File size: 3,715 Bytes

---
license: apache-2.0
tags:
  - diffusion
  - autoencoder
  - image-reconstruction
  - latent-space
  - pytorch
---

# data-archetype/full_capacitor

**full_capacitor** distills the FLUX.2 latent space onto the
[SemDisDiffAE](https://huggingface.co/data-archetype/semdisdiffae)
architecture.
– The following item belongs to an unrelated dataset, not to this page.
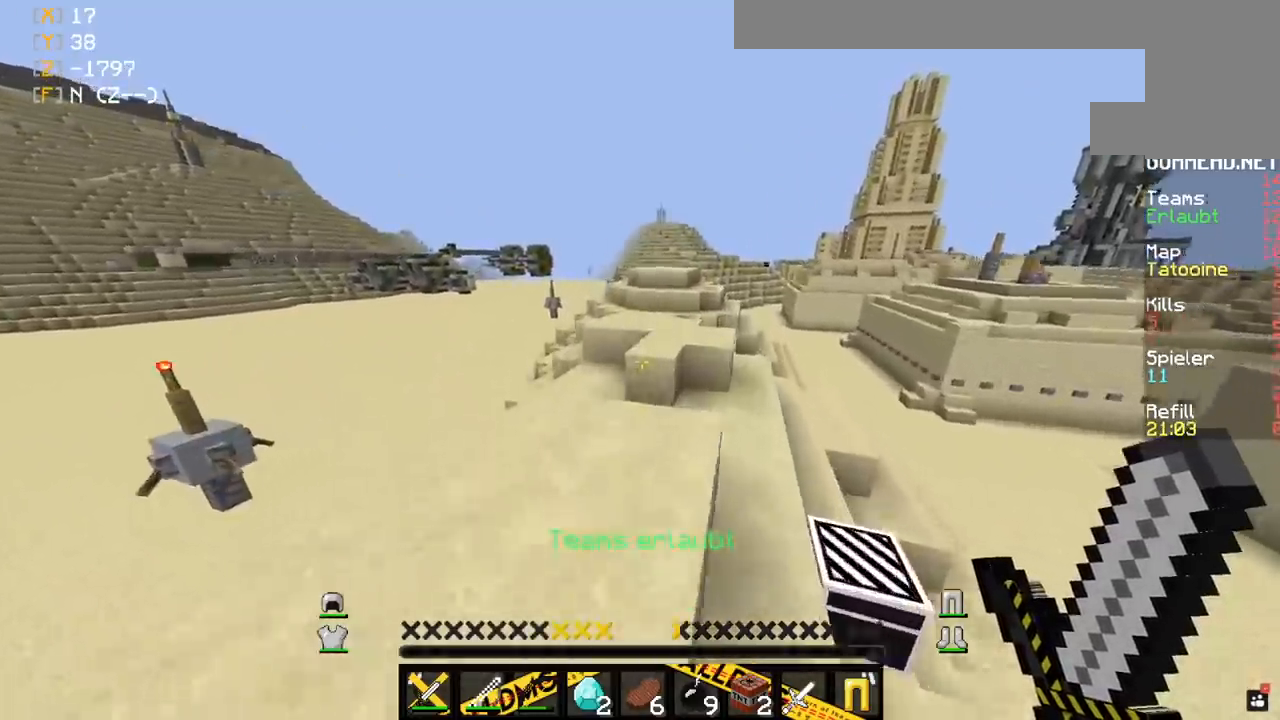
{"keys": ["a", "space", "w"], "mouse": [], "events": [[133, "a", "down"]]}
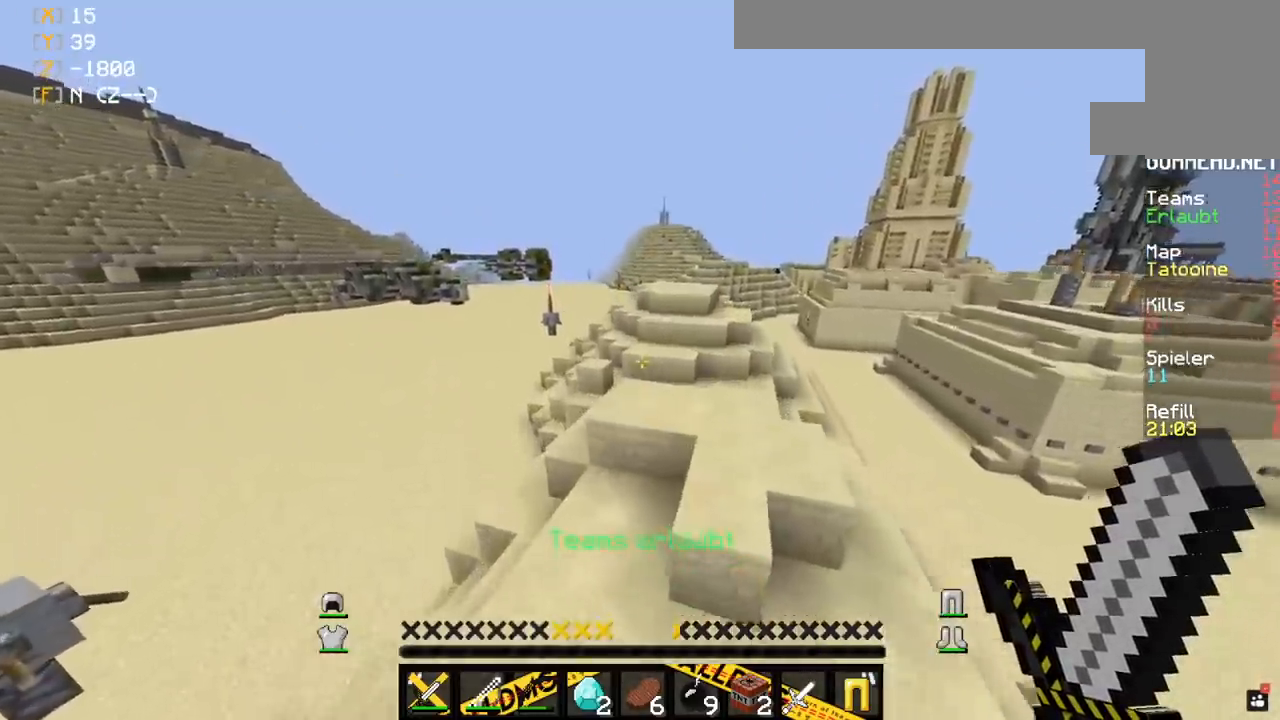
{"keys": ["d", "space", "w"], "mouse": [], "events": [[67, "a", "up"], [133, "d", "down"]]}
It is trained in two stages: first the
[Capacitor decoder](https://huggingface.co/data-archetype/capacitor_decoder)
is trained to decode FLUX.2 latents, then that decoder is frozen and a matching
encoder is trained on top and latents are regressed against FLUX.2 to produce a
standalone autoencoder.

## 2k PSNR Benchmark

| Model | Mean PSNR (dB) | Std (dB) | Median (dB) | P5 (dB) | P95 (dB) |
|---|---:|---:|---:|---:|---:|
| FLUX.2 VAE | `36.28` | `4.53` | `36.07` | `28.90` | `43.63` |
| full_capacitor | `36.62` | `4.63` | `36.55` | `29.14` | `44.05` |
| Delta | `+0.34` | `0.68` | `0.41` | `-0.85` | `1.31` |

Evaluated on `2000` validation images.

## Encode Throughput

Measured on an `NVIDIA GeForce RTX 5090` in `bfloat16`, averaging `20`
repeated batches per resolution.

| Resolution | Batch Size | FLUX.2 encode (ms/batch) | full_capacitor encode (ms/batch) | Speedup vs FLUX.2 | Peak VRAM Reduction |
|---:|---:|---:|---:|---:|---:|
| `256x256` | `128` | `383.41` | `42.56` | `9.01x` | `91.9%` |
| `512x512` | `32` | `353.58` | `44.97` | `7.86x` | `92.0%` |

Latent alignment is not perfect (posterior-mean cosine similarity about `95%`;
see [Technical report](https://huggingface.co/data-archetype/full_capacitor/blob/main/technical_report_full_capacitor.md)),
but latent PCA is very close (see
[Results viewer](https://huggingface.co/spaces/data-archetype/full_capacitor-results)).

## Latent Interface

- `encode()` returns the model's own whitened latent space.
- `decode()` expects that same whitened latent space and dewhitens internally.
- `whiten()` and `dewhiten()` are also exposed for explicit control.
- `encode_posterior()` returns the raw exported posterior `(mean, logsnr)` before whitening.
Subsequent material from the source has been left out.